Bundesgesundheitsminister Professor Karl Lauterbach plant eine Gesetzesinitiative, wonach langfristig bundesweit 1000 Gesundheitskioske aufgebaut werden sollen. Hauptaufgabe der Einrichtungen soll sein, Patientinnen und Patienten mit besonderem Unterstützungsbedarf einen besseren Zugang zur Versorgung zu ermöglichen und die Versorgung an sich besser zu koordinieren. Bislang liegen lediglich Eckpunkte zu dem Vorhaben vor, unter anderem:

  • Förderung der Gesundheitskompetenz von Menschen in sozial benachteiligten Regionen
  • Vermittlung von Leistungen der medizinischen Behandlung, Prävention und Gesundheitsförderung sowie Angebot entsprechender Beratungsleistungen
  • Unterstützung bei der Klärung gesundheitlicher und sozialer Angelegenheiten
  • Durchführung einfacher medizinischer Routineaufgaben, veranlasst von Ärztinnen und Ärzten (etwa Blutdruck/Blutzucker messen, Verbandswechsel, Wundversorgung, subkutane Injektionen)

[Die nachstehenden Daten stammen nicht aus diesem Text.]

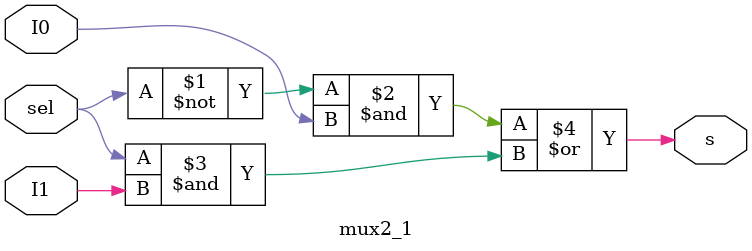
<source format=v>
module mux2_1(I0,I1,sel,s);
	output s;
		input I0,I1,sel;
			assign s = ((~sel) & I0|(sel & I1));
endmodule 
</source>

  • perspektivisch: ergänzende Beiträge zur Sicherstellung der Primärversorgung


Der Betrieb der Gesundheitskioske soll in enger Kooperation mit dem Öffentlichen Gesundheitsdienst erfolgen. Kommunen wird ein Initiativrecht zur Gründung von Gesundheitskiosken eingeräumt: Entscheidet sich eine Kommune für die Errichtung eines solchen Angebots, sollen die Landesverbände der Krankenkassen zur Mitwirkung verpflichtet sein. Die Finanzierung soll aufgeteilt werden: 74,5 Prozent soll die GKV tragen, 5,5 Prozent die Private Krankenversicherung und 20 Prozent die jeweilige Kommune.